Initially, Hermeus landed a U.S. Air Force contract for the initial development of a hypersonic business jet for presidential travel. The new partnership complements an earlier partnership with NASA, announced back in February 2021.
Hermeus aims to transform global human transportation with Mach 5 aircraft. Quarterhorse will be the fastest reusable aircraft in the world, designed to fly at a top speed of Mach 5.5, equivalent to 6790 km/h. At more than five times the speed of sound, flights from New York to London will take no more than 90 minutes!
The Quarterhorse’s unique engine…
The Quarterhorse will be the first aircraft of its kind to fly a turbine-based combined cycle (TBCC) engine. Its engine is based on the GE J85 turbojet, modified to reach hypersonic speeds.
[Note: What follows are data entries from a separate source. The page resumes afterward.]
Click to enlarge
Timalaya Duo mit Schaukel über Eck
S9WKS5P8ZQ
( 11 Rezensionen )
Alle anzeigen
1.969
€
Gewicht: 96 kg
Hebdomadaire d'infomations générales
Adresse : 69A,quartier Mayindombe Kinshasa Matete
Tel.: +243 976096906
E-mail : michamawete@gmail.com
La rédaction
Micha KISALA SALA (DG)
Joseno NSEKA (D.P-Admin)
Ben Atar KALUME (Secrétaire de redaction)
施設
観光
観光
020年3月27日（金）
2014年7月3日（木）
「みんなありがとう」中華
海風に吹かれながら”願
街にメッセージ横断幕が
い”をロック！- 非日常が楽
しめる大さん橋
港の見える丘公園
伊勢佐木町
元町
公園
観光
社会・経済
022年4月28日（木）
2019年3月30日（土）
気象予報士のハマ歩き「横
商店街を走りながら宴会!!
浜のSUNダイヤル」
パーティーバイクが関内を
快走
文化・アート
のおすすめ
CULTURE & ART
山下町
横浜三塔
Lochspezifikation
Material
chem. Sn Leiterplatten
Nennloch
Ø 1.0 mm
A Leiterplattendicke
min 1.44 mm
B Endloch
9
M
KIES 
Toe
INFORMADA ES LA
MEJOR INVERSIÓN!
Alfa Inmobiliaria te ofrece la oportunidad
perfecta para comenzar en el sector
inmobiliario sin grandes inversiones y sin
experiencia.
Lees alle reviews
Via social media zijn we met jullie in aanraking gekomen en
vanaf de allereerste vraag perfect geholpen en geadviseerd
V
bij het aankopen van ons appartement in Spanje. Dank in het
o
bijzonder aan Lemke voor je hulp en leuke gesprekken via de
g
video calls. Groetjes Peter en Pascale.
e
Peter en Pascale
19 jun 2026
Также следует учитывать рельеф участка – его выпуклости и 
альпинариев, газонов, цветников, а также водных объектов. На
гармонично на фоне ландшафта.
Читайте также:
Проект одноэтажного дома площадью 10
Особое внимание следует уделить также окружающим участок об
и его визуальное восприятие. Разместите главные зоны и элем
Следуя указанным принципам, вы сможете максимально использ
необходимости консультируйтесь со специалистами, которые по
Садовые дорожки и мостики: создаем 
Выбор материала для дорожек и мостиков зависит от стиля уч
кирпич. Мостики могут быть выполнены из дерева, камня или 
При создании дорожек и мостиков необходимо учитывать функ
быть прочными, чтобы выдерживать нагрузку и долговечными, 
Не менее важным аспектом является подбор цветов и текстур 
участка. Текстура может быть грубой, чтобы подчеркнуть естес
TBCC propulsion systems use standard jet engines for launch and landing. They also use standard jet engines to build enough speed in flight to feed air into a ramjet/ scramjet, a second turbine. A ramjet produces more power but requires high-speed airflow to start. The smooth transition between turbines to achieve optimal aerodynamics is key to achieve successful hypersonic flight.
The Quarterhorse’s projected timeline…
Hermeus emphasized its plans to take a dual military/ civil path for the development of Quarterhorse, confident about the commercial and defense applications for their aircraft in the making.
Hermeus has already designed, built, and began testing Quarterhorse’s engine. With metal already cut for the vehicle, Hermeus plans to build the hypersonic jet at its new factory in Atlanta.
The company plans to test an unmanned small-scale version of the Quarterhorse in 2023. In 2025, Hermeus plans to test a larger cargo-carrying version, with a longer range and a more capable environmental control.
The company will then progress toward a 20-seat passenger aircraft, targeted for FAA certification in 2029.
Supersonic flights are indeed just around the corner. Will hypersonic flights follow by 2030?